The survey found that large majorities of Gen Z teens identify with the same political party as their parents.

“Eighty-seven percent of Republican teens and 86% of Democratic teens (report) that they support the same party as their parents. Two-thirds of teens who identify as independent (66%) also have parents who are political independents,” Public Religion Research Institute reported.

As members of Gen Z get older, they seem to draw closer to the Democratic Party.

The survey showed that 36% of Gen Z adults identify as Democrats, compared to 27% of Gen Z teens.

Gen Z religion

Younger members of Gen Z are more likely than older ones to identify as Christian and less likely to be religiously unaffiliated. As with politics, Gen Z teens take their cues from their parents, according to Public Religion Research Institute.

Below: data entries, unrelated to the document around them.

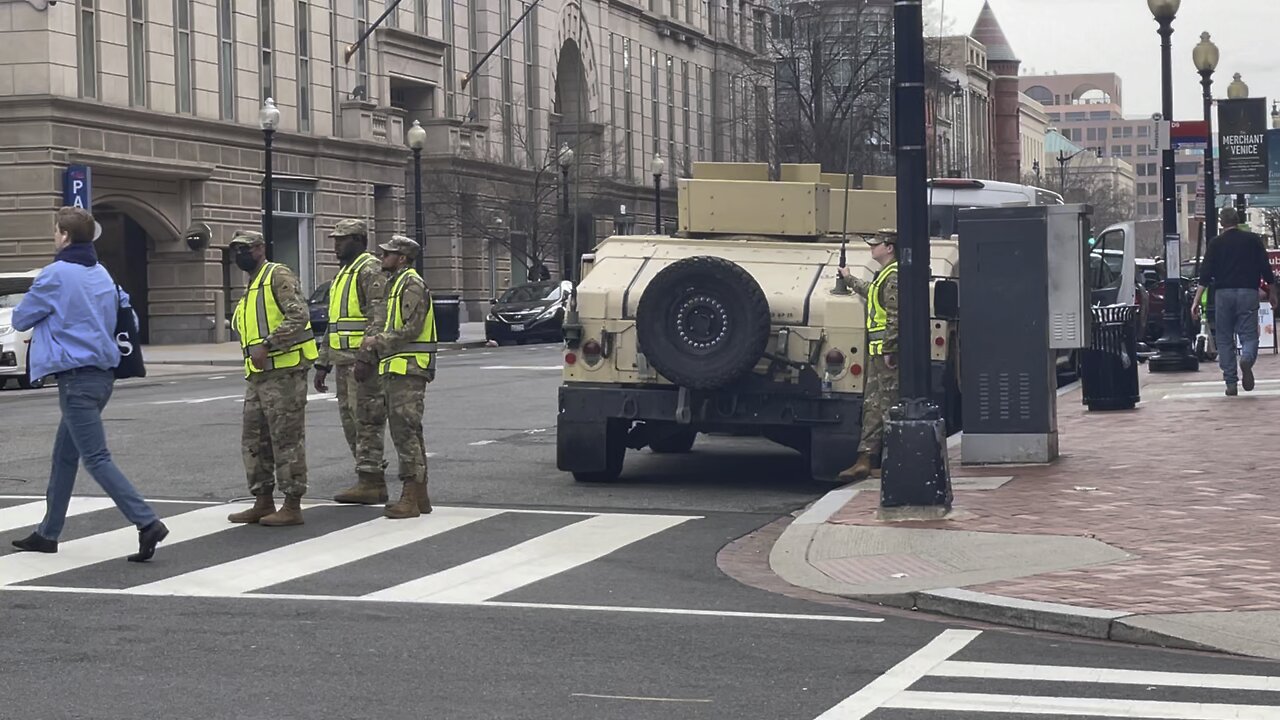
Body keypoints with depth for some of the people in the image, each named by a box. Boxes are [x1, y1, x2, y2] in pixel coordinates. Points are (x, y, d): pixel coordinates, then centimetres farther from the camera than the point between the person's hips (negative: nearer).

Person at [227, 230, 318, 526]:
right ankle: (263, 503, 19)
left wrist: (266, 344, -24)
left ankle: (292, 506, -2)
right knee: (253, 439, 11)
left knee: (287, 439, -6)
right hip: (258, 375, 10)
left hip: (284, 371, -10)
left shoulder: (278, 275, -7)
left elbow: (299, 316, -19)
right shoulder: (249, 290, 22)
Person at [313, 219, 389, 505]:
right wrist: (323, 364, 23)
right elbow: (333, 325, 26)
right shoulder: (343, 275, 22)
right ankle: (373, 480, 14)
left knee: (366, 420, -10)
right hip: (344, 361, 10)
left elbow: (379, 318, -20)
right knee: (351, 420, 10)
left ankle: (370, 483, -9)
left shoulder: (371, 271, -9)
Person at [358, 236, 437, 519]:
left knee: (405, 430, -12)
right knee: (406, 432, 12)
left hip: (408, 369, -11)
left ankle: (410, 499, -12)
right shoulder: (395, 284, 22)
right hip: (395, 368, 11)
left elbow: (412, 329, -19)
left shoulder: (412, 285, -10)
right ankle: (420, 496, 17)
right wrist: (369, 356, 13)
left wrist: (378, 341, -13)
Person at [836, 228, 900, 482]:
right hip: (878, 351, 10)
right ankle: (864, 460, 9)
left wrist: (889, 349, -24)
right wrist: (850, 280, 58)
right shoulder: (885, 276, 20)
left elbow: (896, 316, -20)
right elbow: (871, 292, 43)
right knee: (872, 405, 8)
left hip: (886, 351, -10)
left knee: (889, 406, -7)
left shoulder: (894, 276, -13)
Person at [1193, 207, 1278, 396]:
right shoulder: (1253, 240, 6)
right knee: (1249, 335, 3)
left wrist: (1197, 301, -3)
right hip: (1248, 292, 0)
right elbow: (1266, 269, 5)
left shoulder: (1215, 243, 4)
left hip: (1223, 294, 0)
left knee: (1224, 339, 8)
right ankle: (1246, 359, -30)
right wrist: (1273, 293, 17)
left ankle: (1231, 383, 3)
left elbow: (1205, 274, -2)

“More than 8 in 10 white Christian teens (83%) and Christian teens of color (85%) report belonging to the same religion as their parents, compared with 68% of religiously unaffiliated teens,” researchers wrote.

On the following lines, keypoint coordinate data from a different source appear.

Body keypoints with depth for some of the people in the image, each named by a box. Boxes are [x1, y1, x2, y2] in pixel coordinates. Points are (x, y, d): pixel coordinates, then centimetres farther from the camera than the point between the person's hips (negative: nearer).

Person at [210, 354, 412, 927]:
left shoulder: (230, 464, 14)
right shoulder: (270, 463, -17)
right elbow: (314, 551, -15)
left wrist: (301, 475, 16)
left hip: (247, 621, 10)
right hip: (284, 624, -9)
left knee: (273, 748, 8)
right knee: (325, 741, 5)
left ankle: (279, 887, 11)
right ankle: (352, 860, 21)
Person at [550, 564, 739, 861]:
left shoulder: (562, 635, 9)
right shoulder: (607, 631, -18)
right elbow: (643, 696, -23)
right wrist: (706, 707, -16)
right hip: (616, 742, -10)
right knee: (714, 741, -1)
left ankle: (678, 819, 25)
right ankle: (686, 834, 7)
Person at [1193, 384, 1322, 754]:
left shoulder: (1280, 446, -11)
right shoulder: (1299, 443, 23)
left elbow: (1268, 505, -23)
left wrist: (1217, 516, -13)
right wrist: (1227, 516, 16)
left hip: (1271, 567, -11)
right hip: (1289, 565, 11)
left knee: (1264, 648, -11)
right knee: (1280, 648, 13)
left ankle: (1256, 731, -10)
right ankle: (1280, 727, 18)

The link between parents’ religious habits and kids’ religious habits was established long before the new study. Religion experts have repeatedly said that if you want to raise religious kids, then you have to let your kids see you being religious.

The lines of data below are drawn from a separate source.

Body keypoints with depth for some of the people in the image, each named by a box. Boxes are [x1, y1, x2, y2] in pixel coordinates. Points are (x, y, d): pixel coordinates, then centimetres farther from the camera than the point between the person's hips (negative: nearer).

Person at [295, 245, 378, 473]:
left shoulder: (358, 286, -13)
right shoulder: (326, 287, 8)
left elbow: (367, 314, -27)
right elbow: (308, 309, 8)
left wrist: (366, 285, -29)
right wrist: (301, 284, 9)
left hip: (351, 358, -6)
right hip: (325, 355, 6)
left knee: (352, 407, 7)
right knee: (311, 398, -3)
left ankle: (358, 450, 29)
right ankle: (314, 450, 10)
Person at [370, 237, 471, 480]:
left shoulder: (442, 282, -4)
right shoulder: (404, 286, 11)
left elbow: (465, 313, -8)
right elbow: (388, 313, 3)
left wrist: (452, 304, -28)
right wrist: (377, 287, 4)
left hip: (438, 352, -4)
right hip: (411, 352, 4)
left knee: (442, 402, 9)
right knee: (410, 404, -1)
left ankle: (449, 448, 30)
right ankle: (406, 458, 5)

“Parents have to really believe it. The kids can kind of tell how much of this is fake,” said Amy Adamczyk, co-author of “Handing Down the Faith: How Parents Pass Their Religion on to the Next Generation,” to the Deseret News in 2021.

Although one-third of Gen Z adults identify as religiously unaffiliated, many members of this group told Public Religion Research Institute’s researchers that they continue to draw comfort from their faith-related memories.

These Gen Zers “were appreciative of the religious upbringings their families provided, even if, as young adults, they have adapted their beliefs and religious behaviors to better fit their own views and needs,” researchers wrote.